Gijsbert George Martens (Groningen 1894-1979) was een beeldend kunstenaar en mede-oprichter van de Groninger Kunstkring De Ploeg. Zijn vader was een verdienstelijk amateurschilder van zeestukken. Naast de Rijks Hogere Handelsschool volgde hij tekencursussen aan de Academie Minerva en stroomde door naar de kunstacademie. Daar leerde hij onder andere Johan Dijkstra, Jan Altink en Jan Wiegers kennen en zijn latere vrouw Alida Pott waarmee hij twee zoons. In 1931 overleed Alida aan een longziekte. Enige jaren na haar overlijden ontmoette Martens Carla Uithof waarmee hij trouwden in 1937 en kreeg een derde zoon.

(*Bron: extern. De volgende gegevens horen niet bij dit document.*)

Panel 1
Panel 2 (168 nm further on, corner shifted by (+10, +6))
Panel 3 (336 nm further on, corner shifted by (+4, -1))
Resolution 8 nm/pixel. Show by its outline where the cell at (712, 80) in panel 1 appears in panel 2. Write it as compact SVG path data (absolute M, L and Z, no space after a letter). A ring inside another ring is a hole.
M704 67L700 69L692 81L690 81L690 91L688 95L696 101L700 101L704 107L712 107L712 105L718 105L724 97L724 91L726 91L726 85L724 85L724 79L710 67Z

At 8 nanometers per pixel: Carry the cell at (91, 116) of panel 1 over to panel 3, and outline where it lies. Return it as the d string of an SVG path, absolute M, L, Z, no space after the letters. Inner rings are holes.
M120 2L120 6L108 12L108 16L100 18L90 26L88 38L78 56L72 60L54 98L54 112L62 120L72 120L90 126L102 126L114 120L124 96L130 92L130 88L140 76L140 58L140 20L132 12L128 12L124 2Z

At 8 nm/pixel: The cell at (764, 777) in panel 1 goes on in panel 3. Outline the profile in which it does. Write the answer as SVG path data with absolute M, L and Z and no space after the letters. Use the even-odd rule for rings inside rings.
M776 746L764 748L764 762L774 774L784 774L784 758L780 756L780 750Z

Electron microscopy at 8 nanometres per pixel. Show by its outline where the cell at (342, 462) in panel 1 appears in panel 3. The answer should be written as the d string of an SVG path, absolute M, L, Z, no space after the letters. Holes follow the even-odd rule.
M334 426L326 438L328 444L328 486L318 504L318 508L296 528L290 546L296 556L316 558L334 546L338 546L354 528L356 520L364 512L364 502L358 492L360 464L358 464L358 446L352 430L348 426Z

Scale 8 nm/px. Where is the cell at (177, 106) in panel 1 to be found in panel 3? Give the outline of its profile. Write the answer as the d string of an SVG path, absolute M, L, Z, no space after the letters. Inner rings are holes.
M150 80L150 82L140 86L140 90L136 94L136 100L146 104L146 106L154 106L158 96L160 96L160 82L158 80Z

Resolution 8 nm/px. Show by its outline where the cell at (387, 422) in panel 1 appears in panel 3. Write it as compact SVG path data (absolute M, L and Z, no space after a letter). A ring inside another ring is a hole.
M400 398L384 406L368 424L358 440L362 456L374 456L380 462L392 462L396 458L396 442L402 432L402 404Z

Bij de tentoonstelling in Pictura in 1918 werden de inzendingen van Altink, Dijkstra, George Martens en Wiegers niet toegelaten. Dit vormde de directe aanleiding voor de oprichting van ‘een kunstkring De Ploeg’.
Portret Jan Altink 1927
Voor de eerste Ploegtentoonstelling in februari 1919 zond Martens 10 werken in. Naast schepen waren het voornamelijk stadsgezichten. In 1954 organiseerde Pictura een eretentoonstelling. Daar waren 92 werken van hem te zien. Ook tussendoor deed hij mee aan diverse tentoonstellingen. Ook was hij enige tijd redacteur van het literair-politiek tijdschrift Het Kouter en van 1932 tot 1934 voorzitter. En hoewel het tussen hem en De Ploeg niet altijd boterde was het een verbond voor het leven, want lid van De Ploeg bleef hij tot zijn dood en was hij van 1963 tot 1967 opnieuw voorzitter. Naast schilderen hield Martens zich ook bezig met reclamewerk (affiches en folders). Een bijzondere categorie in zijn werk is de verbeelding van kermis- en sporttaferelen zoals van de TT en wedstrijd schaatsen.

Zijn werk was typisch voor het Groningse expressionisme met krachtige kleuren en een spontaan penseelgebruik. Portretten, stadsgezichten en vanaf zijn tjalk ‘Alida’ geschilderde stukken zijn dominant aanwezig in zijn oeuvre. Hij legde de dynamiek van het stadsleven in supergoed vast. Evenals andere expressionisten heeft Martens houtsneden gemaakt, maar meestal koos hij voor de directheid van het potlood of de flexibele kwast. Het geduldig graveren van een etsplaat was in elk geval minder aan hem besteed. En zoals meerdere Ploegschilders werkte Martens ook enige tijd met wasverf zoals ‘Vischmarkt’ uit 1927 en ‘Trottoir met voetgangers’ uit 1926. Vanaf 1950 werden de gezondheidsproblemen van Martens groter en de productie lager.